__Task brief__. Which lines below hold the word "central"? Copy all of them.

═══ Data shown

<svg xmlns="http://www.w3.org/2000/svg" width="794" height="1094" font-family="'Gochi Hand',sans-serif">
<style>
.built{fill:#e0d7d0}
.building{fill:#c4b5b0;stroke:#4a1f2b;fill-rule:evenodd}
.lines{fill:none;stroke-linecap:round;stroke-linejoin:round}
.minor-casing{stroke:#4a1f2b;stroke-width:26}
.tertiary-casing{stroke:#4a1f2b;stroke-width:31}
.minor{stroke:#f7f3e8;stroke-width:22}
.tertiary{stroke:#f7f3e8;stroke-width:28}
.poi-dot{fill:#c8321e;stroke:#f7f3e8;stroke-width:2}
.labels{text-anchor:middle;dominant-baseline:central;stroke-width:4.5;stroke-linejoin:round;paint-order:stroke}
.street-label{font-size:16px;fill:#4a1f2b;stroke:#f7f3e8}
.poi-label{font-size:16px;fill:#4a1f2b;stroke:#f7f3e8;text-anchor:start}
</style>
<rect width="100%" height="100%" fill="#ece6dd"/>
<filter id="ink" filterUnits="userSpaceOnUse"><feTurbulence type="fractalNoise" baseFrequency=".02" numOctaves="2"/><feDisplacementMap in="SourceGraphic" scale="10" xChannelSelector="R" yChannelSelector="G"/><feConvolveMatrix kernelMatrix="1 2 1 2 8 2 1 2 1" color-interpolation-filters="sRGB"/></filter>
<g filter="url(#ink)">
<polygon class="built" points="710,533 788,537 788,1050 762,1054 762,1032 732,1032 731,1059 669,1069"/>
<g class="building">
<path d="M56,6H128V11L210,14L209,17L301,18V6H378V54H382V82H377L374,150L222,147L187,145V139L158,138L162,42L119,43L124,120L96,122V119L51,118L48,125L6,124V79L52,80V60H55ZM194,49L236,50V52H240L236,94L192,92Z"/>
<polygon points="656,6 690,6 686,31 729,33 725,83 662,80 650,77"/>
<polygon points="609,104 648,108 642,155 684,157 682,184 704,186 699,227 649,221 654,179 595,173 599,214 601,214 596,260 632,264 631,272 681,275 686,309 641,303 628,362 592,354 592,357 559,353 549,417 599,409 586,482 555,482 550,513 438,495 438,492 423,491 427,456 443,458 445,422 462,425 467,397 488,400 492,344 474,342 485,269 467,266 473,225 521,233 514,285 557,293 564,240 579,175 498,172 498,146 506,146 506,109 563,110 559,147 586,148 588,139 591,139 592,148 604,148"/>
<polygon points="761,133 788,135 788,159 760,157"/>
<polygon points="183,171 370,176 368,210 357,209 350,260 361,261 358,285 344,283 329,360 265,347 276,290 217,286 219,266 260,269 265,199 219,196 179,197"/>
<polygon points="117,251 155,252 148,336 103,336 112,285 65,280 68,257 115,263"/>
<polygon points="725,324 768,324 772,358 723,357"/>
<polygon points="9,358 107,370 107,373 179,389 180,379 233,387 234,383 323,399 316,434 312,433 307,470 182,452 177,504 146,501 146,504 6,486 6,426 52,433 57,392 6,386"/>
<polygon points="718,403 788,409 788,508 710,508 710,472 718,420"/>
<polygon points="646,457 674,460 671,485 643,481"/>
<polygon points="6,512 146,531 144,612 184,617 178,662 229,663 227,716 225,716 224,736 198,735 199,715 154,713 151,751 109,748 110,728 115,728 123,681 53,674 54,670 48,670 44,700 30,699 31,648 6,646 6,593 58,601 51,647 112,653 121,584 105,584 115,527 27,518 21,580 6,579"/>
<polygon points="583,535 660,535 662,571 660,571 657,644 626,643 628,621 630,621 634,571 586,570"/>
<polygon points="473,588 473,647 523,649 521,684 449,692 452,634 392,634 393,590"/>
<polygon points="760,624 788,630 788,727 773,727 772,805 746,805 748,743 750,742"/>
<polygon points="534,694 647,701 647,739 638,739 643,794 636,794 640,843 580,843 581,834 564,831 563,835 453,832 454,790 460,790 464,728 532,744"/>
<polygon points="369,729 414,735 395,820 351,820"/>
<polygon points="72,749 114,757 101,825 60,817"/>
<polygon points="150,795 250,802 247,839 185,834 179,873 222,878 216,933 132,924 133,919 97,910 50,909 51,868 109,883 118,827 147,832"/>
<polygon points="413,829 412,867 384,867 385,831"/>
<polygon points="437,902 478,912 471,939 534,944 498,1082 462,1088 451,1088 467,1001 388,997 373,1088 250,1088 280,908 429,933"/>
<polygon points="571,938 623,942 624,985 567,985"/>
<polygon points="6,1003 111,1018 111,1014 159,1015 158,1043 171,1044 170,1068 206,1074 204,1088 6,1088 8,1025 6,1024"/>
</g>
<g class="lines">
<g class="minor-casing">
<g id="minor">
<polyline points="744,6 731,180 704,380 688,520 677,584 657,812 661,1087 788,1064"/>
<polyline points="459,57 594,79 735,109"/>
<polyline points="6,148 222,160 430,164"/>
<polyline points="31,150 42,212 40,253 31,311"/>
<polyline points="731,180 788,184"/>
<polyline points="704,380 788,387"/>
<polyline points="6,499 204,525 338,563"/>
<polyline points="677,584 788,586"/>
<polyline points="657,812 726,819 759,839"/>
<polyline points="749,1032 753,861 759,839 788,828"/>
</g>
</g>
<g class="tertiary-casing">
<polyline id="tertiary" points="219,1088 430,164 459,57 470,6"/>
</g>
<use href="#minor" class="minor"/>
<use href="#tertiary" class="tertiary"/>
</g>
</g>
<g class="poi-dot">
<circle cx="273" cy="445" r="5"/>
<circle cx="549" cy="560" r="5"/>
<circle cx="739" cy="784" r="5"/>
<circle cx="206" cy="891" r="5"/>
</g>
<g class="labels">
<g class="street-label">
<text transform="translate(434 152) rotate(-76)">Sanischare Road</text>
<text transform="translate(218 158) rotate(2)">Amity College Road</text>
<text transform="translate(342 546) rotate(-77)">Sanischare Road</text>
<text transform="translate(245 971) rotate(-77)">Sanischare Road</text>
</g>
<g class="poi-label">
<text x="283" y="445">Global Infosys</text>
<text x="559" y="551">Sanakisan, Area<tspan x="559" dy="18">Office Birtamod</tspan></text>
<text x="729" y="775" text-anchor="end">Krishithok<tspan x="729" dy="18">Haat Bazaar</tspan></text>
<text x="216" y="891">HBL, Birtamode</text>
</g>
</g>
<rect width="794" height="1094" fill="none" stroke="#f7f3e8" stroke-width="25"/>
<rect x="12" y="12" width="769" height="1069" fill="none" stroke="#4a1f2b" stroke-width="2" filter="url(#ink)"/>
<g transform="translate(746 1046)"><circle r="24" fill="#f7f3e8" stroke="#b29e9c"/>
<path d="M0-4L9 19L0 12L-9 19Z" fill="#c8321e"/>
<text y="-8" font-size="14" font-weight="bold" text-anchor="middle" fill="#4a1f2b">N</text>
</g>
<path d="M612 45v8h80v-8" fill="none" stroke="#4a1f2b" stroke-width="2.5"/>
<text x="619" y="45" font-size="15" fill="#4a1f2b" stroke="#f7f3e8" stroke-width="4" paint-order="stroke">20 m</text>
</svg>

══════
═══ Data shown

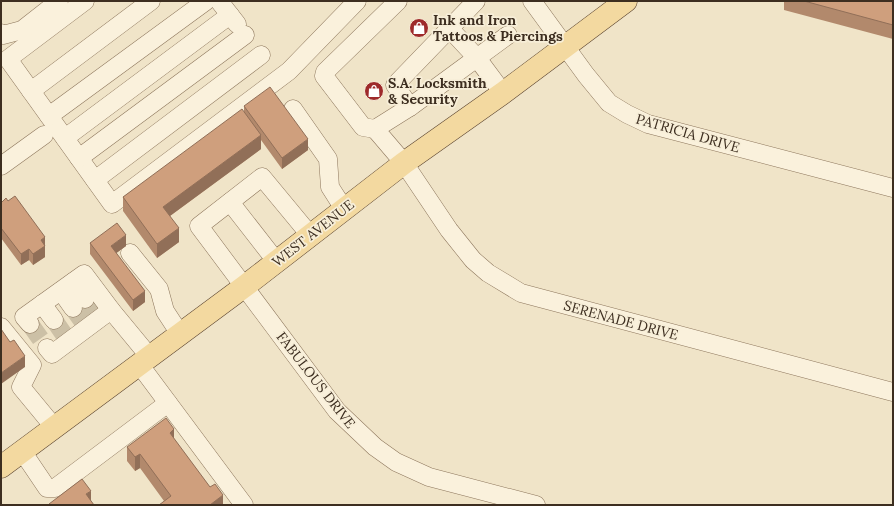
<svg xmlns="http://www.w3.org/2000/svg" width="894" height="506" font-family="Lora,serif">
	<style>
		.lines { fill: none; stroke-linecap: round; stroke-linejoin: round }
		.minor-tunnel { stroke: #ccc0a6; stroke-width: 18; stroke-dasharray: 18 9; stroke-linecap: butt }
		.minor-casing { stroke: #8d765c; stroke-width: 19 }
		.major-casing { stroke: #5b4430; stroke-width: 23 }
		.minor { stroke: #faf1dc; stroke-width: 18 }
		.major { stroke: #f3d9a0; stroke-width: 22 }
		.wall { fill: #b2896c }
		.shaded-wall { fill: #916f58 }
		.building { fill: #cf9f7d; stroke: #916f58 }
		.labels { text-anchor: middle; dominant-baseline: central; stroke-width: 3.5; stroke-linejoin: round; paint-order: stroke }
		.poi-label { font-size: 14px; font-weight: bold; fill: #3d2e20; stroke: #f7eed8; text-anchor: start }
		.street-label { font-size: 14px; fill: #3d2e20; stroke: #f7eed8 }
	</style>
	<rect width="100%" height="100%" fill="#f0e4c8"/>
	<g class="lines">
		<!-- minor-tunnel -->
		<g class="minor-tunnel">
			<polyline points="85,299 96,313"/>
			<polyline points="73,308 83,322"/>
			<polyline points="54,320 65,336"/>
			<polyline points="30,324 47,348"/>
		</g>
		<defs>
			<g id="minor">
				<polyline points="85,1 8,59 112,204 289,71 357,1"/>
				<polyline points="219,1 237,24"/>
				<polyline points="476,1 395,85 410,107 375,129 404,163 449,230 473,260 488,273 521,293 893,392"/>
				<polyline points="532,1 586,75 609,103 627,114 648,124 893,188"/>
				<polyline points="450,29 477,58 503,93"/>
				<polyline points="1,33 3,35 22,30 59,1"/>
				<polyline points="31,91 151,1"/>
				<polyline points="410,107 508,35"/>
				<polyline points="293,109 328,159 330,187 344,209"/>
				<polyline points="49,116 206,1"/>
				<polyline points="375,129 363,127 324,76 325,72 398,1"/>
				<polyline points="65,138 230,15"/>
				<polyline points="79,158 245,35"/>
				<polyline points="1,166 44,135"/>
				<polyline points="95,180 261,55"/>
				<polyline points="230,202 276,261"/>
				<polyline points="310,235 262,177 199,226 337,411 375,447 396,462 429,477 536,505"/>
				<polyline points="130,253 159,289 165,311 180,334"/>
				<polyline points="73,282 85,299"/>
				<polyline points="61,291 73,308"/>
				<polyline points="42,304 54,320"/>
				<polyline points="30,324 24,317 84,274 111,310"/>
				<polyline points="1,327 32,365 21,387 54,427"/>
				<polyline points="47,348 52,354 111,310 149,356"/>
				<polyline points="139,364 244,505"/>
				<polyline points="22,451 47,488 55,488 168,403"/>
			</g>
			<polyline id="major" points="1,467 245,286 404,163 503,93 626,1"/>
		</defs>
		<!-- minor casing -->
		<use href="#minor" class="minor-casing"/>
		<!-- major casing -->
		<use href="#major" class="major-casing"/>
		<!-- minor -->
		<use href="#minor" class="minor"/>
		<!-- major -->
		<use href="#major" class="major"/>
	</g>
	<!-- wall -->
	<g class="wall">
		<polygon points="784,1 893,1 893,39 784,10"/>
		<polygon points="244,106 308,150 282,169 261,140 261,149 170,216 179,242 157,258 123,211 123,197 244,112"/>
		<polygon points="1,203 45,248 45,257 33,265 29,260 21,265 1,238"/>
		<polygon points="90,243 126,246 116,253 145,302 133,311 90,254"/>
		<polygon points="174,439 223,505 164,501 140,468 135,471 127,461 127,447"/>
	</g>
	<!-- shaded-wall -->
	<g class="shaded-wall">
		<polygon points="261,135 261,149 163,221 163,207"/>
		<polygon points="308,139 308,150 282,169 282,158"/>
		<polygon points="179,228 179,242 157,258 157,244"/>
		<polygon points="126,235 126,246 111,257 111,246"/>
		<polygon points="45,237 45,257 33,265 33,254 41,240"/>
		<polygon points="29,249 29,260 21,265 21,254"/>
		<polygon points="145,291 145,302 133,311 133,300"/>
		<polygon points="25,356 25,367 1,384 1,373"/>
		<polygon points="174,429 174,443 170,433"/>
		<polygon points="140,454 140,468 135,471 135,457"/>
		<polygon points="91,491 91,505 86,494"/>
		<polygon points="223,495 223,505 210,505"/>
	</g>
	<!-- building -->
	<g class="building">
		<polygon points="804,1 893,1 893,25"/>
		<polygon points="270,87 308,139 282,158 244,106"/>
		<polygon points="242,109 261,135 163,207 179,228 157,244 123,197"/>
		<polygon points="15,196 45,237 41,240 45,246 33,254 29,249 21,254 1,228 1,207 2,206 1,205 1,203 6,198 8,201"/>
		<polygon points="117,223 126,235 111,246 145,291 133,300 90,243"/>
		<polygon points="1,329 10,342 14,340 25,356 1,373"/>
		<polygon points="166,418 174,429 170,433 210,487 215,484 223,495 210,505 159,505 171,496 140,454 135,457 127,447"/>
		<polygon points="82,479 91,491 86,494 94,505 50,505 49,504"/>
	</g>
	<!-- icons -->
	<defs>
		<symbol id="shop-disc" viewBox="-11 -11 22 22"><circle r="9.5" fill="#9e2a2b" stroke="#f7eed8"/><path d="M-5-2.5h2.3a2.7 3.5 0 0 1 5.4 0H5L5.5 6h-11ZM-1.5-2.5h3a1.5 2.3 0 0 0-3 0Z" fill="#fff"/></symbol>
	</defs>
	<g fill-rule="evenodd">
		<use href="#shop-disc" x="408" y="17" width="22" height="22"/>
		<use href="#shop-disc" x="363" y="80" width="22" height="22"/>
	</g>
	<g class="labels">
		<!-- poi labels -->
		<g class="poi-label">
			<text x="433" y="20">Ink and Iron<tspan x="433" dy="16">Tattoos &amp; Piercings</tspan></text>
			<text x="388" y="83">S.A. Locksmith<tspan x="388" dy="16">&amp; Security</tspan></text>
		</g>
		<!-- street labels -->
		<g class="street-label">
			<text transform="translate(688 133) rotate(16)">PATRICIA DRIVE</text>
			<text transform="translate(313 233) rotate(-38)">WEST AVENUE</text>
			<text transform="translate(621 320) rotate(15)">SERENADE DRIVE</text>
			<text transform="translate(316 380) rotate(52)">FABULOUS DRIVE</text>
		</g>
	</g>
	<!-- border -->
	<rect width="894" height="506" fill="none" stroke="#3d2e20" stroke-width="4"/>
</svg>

══════

__Answer for the task__.
.labels{text-anchor:middle;dominant-baseline:central;stroke-width:4.5;stroke-linejoin:round;paint-order:stroke}
		.labels { text-anchor: middle; dominant-baseline: central; stroke-width: 3.5; stroke-linejoin: round; paint-order: stroke }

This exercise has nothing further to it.